EXERCISE DATA Start Marker

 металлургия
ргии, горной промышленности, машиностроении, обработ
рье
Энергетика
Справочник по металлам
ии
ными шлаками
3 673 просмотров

EXERCISE DATA End Marker
EXERCISE DATA Start Marker

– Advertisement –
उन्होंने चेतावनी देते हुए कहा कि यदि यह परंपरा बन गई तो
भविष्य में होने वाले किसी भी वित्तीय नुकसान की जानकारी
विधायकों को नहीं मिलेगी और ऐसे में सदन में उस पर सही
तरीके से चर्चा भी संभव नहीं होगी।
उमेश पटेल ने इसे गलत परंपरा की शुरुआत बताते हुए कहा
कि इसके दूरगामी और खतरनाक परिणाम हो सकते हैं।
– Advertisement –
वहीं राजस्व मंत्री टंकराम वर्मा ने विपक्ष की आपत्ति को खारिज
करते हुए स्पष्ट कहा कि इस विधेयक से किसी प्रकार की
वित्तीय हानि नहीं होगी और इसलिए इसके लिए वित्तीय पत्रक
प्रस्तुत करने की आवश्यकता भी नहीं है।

EXERCISE DATA End Marker

WORK INSTRUCTION:
Above are the lines; repeat exactly the ones from the line containing "विधायकों को नहीं" down to the line containing "प्रस्तुत करने की आवश्यकता भी नहीं है।", both inclusive.

WRITTEN ANSWER:
विधायकों को नहीं मिलेगी और ऐसे में सदन में उस पर सही
तरीके से चर्चा भी संभव नहीं होगी।
उमेश पटेल ने इसे गलत परंपरा की शुरुआत बताते हुए कहा
कि इसके दूरगामी और खतरनाक परिणाम हो सकते हैं।
– Advertisement –
वहीं राजस्व मंत्री टंकराम वर्मा ने विपक्ष की आपत्ति को खारिज
करते हुए स्पष्ट कहा कि इस विधेयक से किसी प्रकार की
वित्तीय हानि नहीं होगी और इसलिए इसके लिए वित्तीय पत्रक
प्रस्तुत करने की आवश्यकता भी नहीं है।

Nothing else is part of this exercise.